Once a trusted member of the U.S. government elite that promoted the American-backed war in southeast Asia, Ellsberg handed the dossier over to journalists who published them and exposed the flawed strategies and lies at the root of the conflict.

“An entire generation of Vietnam-era insiders had become just as disillusioned as I with a war they saw as hopeless and interminable,” Ellsberg wrote in his 2002 memoir. “By 1968, if not earlier, they all wanted, as I did, to see us out of this war.”

The documents leaked by Ellsberg, which were first published in The New York Times in 1971, documented that the U.S. effectively started the war by breaking a 1954 deal barring foreign military presence in Vietnam. The papers also questioned whether the U.S.-backed government of South Vietnam could survive.

They exposed how the U.S. military plotted to expand the war to neighboring Southeast Asian nations and countries and planned to send American soldiers into the fray even as then-President Lyndon Johnson vowed he would not do so.

The shocking bombshells quickly galvanized opposition to the raging war and blindsided the administration of President Richard Nixon.

The White House sought to block further publication of the stories, but the Supreme Court ruled against it.

Ellsberg and a colleague were charged with violations of the Espionage Act for mishandling government secrets.
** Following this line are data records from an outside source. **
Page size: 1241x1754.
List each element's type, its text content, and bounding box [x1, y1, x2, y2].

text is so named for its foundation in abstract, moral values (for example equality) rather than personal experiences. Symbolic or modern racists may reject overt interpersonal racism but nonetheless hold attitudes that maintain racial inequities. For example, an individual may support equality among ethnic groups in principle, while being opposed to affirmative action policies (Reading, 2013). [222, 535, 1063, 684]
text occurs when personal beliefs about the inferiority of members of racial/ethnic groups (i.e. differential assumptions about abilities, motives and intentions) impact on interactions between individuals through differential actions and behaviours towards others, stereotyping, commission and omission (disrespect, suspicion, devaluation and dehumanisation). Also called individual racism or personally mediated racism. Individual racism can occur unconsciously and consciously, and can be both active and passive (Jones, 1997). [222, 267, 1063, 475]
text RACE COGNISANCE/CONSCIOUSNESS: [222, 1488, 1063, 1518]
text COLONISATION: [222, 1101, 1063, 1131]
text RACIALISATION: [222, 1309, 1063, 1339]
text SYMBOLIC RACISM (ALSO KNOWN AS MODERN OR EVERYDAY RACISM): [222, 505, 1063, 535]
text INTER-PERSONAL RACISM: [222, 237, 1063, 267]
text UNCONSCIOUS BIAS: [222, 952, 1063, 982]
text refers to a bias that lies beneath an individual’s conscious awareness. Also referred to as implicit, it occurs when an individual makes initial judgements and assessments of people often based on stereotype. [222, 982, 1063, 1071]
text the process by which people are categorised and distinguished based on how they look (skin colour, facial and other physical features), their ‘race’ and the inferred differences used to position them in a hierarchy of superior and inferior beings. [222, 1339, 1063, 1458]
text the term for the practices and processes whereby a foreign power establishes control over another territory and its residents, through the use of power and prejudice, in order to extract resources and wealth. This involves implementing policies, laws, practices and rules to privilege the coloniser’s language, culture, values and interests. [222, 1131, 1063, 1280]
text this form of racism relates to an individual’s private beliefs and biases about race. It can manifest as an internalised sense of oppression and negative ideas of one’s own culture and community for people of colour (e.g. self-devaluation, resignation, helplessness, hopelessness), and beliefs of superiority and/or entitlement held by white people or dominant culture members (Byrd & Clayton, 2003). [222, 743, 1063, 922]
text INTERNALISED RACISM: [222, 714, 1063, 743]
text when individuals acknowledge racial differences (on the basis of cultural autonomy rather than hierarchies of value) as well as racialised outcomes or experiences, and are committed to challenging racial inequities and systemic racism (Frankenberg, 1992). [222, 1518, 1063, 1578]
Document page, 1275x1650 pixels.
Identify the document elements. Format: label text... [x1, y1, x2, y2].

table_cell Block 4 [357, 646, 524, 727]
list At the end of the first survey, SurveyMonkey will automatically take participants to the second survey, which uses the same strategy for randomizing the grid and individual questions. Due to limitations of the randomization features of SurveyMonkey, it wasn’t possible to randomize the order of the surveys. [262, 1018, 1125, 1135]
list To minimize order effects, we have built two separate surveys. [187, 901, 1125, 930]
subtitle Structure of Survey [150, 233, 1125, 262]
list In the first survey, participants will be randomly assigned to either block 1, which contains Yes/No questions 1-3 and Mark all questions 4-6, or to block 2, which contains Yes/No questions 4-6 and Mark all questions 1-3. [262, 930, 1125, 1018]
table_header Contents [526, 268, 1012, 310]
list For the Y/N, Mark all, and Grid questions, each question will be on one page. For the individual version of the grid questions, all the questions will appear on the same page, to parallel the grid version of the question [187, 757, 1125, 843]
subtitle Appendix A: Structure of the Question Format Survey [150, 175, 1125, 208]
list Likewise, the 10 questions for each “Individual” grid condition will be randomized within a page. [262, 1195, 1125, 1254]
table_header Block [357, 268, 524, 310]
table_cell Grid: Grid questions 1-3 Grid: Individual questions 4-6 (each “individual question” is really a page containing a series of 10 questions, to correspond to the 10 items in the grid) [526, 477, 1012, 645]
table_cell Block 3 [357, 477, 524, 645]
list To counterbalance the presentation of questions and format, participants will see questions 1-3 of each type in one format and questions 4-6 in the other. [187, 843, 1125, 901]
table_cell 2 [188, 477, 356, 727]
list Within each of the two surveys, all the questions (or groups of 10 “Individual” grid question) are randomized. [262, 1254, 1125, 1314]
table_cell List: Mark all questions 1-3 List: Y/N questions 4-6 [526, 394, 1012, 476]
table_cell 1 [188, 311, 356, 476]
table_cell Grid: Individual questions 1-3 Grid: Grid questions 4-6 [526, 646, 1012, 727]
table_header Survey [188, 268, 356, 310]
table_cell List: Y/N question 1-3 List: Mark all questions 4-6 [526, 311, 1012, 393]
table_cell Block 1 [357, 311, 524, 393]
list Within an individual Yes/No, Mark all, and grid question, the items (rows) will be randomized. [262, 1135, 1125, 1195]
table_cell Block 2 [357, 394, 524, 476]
Ellsberg faced more than a century in prison in the case.

But a judge tossed the criminal case, citing government misconduct — including a break-in at the office of Ellsberg’s psychiatrist by Nixon administration operatives, dubbed the White House Plumbers.

The break-in was aimed at seeking information that would discredit Ellsberg. Secretary of State Henry Kissinger had convinced Nixon to order a campaign of dirty tricks aimed at Ellsberg’s reputation.

The White House Plumbers also carried out the 1972 Watergate break-in at the headquarters of the Democratic National Committee that eventually led to Nixon’s resignation in disgrace in 1974.